Bridge/Remote Sessions

replBridgeEnabled: boolean
replBridgeConnected: boolean
replBridgeSessionActive: boolean
replBridgeReconnecting: boolean
replBridgeConnectUrl: string | undefined
replBridgeSessionUrl: string | undefined
remoteSessionUrl: string | undefined
remoteConnectionStatus: 'connecting' | 'connected' | 'reconnecting' | 'disconnected'
remoteBackgroundTaskCount: number
replBridgePermissionCallbacks?: BridgePermissionCallbacks

Although I haven’t used the remote session feature, but it is easy to image the complexity brought in by that. The always-on bridge enables bidirectional control between the CLI and claude.ai. The store tracks connection state, session URLs, and permission callbacks.

Global Vs Local State

App State manages global state. Local states are delegated to other services/components.

• Messages inside QueryEngine - Different subagents have different histories.
• Turn-level recovery state inside QueryEngine - maxOutputTokensRecoveryCount, hasAttemptedReactiveCompact, transition reset per query.
• File cache is local to each agent - LRU eviction per-agent.

Brief

The query engine is the hand - it executes.

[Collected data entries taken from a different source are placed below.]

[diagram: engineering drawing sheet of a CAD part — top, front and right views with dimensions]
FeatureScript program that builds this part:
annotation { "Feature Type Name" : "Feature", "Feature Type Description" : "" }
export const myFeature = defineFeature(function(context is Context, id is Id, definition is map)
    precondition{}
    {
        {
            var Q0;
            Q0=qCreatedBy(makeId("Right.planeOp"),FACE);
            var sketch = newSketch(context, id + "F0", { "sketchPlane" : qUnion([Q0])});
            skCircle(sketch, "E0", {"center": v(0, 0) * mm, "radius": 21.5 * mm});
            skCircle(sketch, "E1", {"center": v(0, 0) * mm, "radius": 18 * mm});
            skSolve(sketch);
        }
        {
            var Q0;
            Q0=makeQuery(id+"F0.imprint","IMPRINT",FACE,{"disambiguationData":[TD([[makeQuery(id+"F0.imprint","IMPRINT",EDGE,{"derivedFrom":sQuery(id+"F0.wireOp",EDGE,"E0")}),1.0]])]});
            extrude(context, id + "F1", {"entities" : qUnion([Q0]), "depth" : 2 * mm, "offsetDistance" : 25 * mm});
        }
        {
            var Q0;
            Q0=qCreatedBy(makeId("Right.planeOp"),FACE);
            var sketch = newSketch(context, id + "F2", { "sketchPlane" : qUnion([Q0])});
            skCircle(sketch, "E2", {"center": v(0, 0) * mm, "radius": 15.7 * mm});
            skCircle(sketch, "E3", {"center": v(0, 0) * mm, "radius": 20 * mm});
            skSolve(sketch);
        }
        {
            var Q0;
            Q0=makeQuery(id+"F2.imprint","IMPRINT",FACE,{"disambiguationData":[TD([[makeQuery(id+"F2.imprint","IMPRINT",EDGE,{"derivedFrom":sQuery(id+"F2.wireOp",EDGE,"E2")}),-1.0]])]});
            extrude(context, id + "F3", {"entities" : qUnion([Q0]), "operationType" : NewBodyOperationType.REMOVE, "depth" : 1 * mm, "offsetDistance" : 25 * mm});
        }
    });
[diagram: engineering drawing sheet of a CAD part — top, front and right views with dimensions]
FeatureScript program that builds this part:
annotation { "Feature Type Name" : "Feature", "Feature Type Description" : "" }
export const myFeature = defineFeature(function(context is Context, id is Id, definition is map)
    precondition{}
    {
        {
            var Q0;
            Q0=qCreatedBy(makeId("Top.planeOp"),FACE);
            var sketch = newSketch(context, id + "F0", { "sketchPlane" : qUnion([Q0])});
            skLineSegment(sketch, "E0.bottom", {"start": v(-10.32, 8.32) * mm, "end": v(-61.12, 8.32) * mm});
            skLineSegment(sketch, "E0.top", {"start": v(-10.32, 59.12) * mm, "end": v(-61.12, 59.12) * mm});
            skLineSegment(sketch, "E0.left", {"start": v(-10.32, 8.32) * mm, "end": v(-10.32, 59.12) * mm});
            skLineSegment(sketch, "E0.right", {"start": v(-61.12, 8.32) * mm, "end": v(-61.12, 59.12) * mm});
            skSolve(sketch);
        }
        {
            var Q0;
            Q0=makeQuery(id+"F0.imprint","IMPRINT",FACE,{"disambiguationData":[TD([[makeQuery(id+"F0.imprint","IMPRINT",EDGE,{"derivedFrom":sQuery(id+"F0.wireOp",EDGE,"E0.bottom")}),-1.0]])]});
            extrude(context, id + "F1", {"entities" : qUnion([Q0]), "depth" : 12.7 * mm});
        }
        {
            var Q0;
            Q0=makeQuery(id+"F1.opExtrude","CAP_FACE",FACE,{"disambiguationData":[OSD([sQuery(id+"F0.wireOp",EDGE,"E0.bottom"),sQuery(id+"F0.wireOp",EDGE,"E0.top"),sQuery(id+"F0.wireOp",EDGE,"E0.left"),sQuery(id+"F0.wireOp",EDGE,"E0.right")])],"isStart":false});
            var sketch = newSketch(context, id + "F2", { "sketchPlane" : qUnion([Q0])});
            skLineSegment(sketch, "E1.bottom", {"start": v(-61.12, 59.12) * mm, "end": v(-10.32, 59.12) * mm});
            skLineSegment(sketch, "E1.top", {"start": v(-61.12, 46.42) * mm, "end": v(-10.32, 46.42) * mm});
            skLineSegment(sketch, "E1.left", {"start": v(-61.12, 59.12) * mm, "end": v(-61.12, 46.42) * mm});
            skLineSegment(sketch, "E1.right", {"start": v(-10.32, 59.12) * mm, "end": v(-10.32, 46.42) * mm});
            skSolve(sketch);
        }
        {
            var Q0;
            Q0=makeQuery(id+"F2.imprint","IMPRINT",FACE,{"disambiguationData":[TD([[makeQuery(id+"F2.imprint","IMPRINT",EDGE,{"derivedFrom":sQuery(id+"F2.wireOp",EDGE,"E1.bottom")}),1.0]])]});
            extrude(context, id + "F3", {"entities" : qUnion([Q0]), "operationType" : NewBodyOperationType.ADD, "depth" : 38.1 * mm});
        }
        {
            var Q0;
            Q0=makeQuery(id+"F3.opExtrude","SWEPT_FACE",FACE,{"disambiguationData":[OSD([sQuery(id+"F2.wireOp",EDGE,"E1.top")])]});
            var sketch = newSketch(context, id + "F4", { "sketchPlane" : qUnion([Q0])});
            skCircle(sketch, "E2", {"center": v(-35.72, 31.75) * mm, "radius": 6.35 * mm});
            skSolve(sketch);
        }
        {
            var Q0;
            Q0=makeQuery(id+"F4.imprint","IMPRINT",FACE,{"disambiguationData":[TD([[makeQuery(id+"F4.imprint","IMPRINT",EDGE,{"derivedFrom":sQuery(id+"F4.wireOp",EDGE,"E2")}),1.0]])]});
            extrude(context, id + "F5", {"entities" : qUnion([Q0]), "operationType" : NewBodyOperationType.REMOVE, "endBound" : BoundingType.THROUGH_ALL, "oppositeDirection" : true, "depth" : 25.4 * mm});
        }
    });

App State is the nervous system - it coordinates.

This is also where the tool system registers its tools and the memory system stores its state.

To be honest, the app state pattern is not specific to AI agent. This separation of concerns prevents spaghetti architecture, which applies to broader scope of software. Every subsystem connects to App State, not to each other.

And the app state is kept coordination only, no per-turn execution state. This keeps the nervous system focused on coordination, not becoming a dumping ground for every piece of state.